Probably McLean’s most lasting legislative achievement was his leadership in the development of federal protections for migratory birds. Responding to growing national concern over the mass killing of birds for the millinery trade and for food, and working with Representative John W. Weeks of Massachusetts, he helped secure passage of the Weeks–McLean Act in March 1913 by attaching it to an appropriations bill. The act sought to regulate the hunting of migratory birds, but some of its provisions, which expanded federal authority over wildlife, were declared unconstitutional by various courts. Acting on the advice of former Secretary of State Elihu Root, McLean promptly introduced new legislation authorizing the president to negotiate an international treaty to regulate migratory bird hunting. Congress passed this measure in July 1913, leading to the Migratory Bird Treaty between the United States and Great Britain (on behalf of Canada) in 1916. To implement and ratify the treaty, Congress enacted the Migratory Bird Treaty Act of 1918, which established federal limitations on hunting migratory birds. These limitations were upheld by the Supreme Court in 1920 in Missouri v. Holland, a landmark decision affirming broad federal treaty powers and securing McLean’s conservation legacy.

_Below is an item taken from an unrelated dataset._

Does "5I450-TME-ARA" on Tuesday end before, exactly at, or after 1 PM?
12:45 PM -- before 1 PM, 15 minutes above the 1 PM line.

A confirmed bachelor until late in life, McLean married his longtime Simsbury sweetheart, Juliette Goodrich, on April 10, 1907, when he was forty-nine and she was forty-two. The couple had no children and maintained close ties to Simsbury throughout his public career. After leaving the Senate, McLean resumed the practice of law in Hartford while continuing to oversee his personal and philanthropic interests. He died of heart disease in Simsbury on June 6, 1932, at the age of seventy-four, and was interred in Simsbury Cemetery. Juliette McLean survived him until October 21, 1950, and is buried beside him.

Through his will, McLean established the non-profit McLean Fund, which has had a lasting impact on his hometown and the surrounding region. The fund operates two major enterprises in Simsbury: a senior living community and elder-care services provider, and a private game refuge. The McLean Game Refuge encompasses more than 4,200 acres of forest and open land in Simsbury and Granby and is open to the public; part of the refuge has been designated a National Natural Landmark in recognition of its ecological significance. The McLean senior living organization includes an independent living community and a comprehensive elder-care system offering services ranging from visiting nurses and adult day care to assisted living, long-term care, hospice, post-surgical acute care, inpatient physical rehabilitation, and outpatient rehabilitation. Through these institutions, as well as his role as governor and long-serving U.S. senator from Connecticut, George Payne McLean’s influence has continued well beyond his lifetime.